緊跟著,又安排小廝丫鬟,給他們奉上爽口的酸梅湯解渴。
這些在宮中的內侍、侍衛並不是沒見過錢的人,但徐家出手這樣大方、行事周到妥帖,心頭也對徐家高看幾分。
隨後,徐樂安又指揮著幾個粗使婆子、下人,抬了幾大筐銅錢出門,灑給那些前來看熱鬧的毛孩子和半大少年,人人有份。
一時間,徐家門外熱鬧無比。
得了賞錢的街坊們笑逐顏開,孩子們歡呼著在巷子裡跑來跑去。
「徐家是好人,我都在錦繡坊訂布料。這麼多年了,從來沒有出過問題。難怪有這樣的福報。」
「是啊,舊年他們東家和少東家被抓進大理寺,都說這下徐家要完了。這才多久?不僅人出來了,我瞧著比以往還要興旺些。」
「你懂什麼?徐家在江南道是數一數二的,廋死的駱駝比馬大,何況他們家背後還站著塗山長。」
「是啊是啊……」
一片讚譽,就沒有說徐家不好的。
……
門外熱鬧,正堂里卻是安靜。
有外男在,徐婉真不便露面,給何進告罪後便捧著宜人誥命往後罩房去了。
其餘幾人分賓主落座,徐昌宗拿出一個巴掌大的葵瓣彩錦盒遞過去,道:「小小禮物不成敬意,望天使海涵。」
何進揭開一看,黑絲絨布上,躺著一個通體翠綠無暇的鼻煙壺。難得的是,就這樣小小的方寸之地,竟然雕了一副鬧春圖。雕工精緻,連人物表情都栩栩如生。

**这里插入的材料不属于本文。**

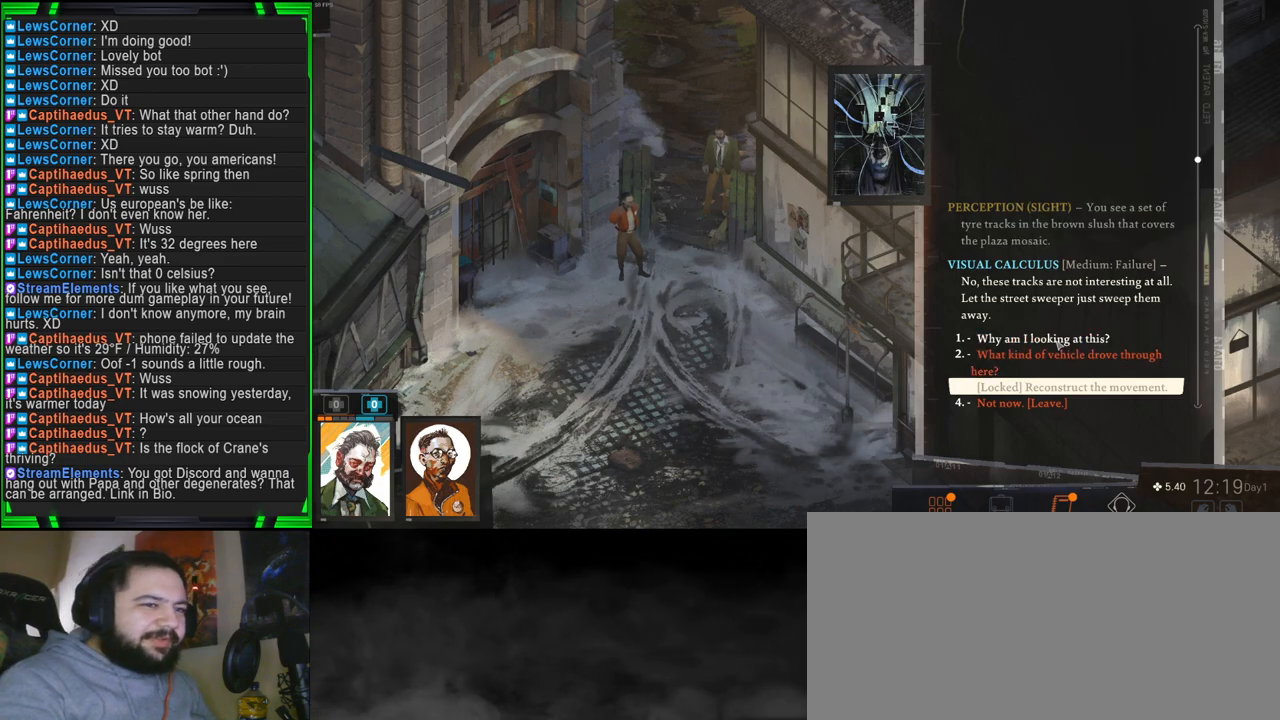
Gameplay with keyboard and mouse; each line is a JSON object with the keys and mouse buttons held at the frame after it. "events" lists presses ("down") and releases ("up") of "1", "2", "3", "4", "5", "a", "alt", "b", "c", "ctrl", "d", "e", "f", "g", "q", "r", "s", "shift", "space", "t", "tab", "tilde", "v", "w", "x", "z", "mouse_left", "mouse_wheel", "mouse_right", "mouse_mb4" and "mouse_mb5" between this image and that frame as [ms after this image, input, new state], when the widget could be followed in between. "mouse_left", "mouse_wheel", "mouse_right", "mouse_mb4", "mouse_mb5" = the "left", "wheel", "right", "mb4", "mb5" buttons of the "mouse" list. No other keys are recorded. "wheel" means that the mouse wheel is clicked or scrolled. Mouse movement is not recorded.
{"keys": [], "mouse": [], "events": [[400, "mouse_left", "down"], [500, "mouse_left", "up"]]}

他心頭一喜,拿起來迎著光看了看,連連笑道:「破費了,破費了!」
那坊正看得眼珠子都快凸了出去,他也算是京中有數的富商了,何時見過這樣名貴的鼻煙壺?拿出去,能在東郊置辦一座上好的莊子還綽綽有餘。
怪不得徐家能得太后青眼,這樣的手筆、這樣靈通的消息,讓他自愧弗如。
徐昌宗謙然一笑,道:「不敢當。是小兒往年行商時偶然發現此物,並沒有花幾個銀錢。放在下官這裡也是浪費,在公公這裡才是寶劍贈英雄。」
這一記不著痕跡的馬屁,拍得何進舒坦無比。笑著問道:「這位就是徐主薄的長子?」
徐文敏上前拱手見禮,道:「小民徐文敏,見過何大人。」
他不稱天使,不稱公公,而是稱他為官員常用的「大人」。聽得何進心頭妥帖,呵呵一笑,道:「果然有其父必有其子,也是個伶俐的。眼下領著什麼差事?」
「回何大人,小民無能,尚未有差事,只管著家中生意。」
「哦?你們徐家是錦繡坊吧?眼下還在麼?」在來之前,何進自然也將徐家的情形打聽了清楚。
徐文敏笑道:「還在的。大人要是看上什麼布料,儘管差人來取便是。」
何進心中一動,他雖在宮中當值,但在京中也置辦了宅子,還正兒八經養了妻妾。每逢休沐,便會出來享福。有免費的頂級布料給妻妾用,何樂不為?
但此時除了徐家,還有坊正在此,不由暗罵這坊正的不懂事。
只得正色道:「取可以,銀錢自然要照付。」
轉瞬間,徐家人便明白了他的顧慮。
徐老夫人笑道:「何大人高風亮節,令人欽佩!如此便請大人多照顧自家生意。」
徐文敏接過話頭,道:「何大人何時休沐?小民在店裡恭候大人。」
何進笑著點頭,這徐家從上到下都通透的很,他就喜歡跟這樣的人家打交道。
「還有五日。這當差不易,我得好好回家歇著。若有閒暇,我一定去你們店裡瞧瞧。」
他領了賜婚的懿旨,先去了忠國公府,再來的這徐家。
去忠國公府宣旨也不是一次半次了,哪裡有在徐家這麼好的待遇?瞧瞧人家,態度熱情、出手大方,又極為上道。
想想那懿旨的內容,不禁為剛才看到的那名徐家長女惋惜。這女子瞧著很不錯,嫁到忠國公府上,就要受陳氏的折磨了!陳氏苛待庶子,那是滿京城都知道的事兒。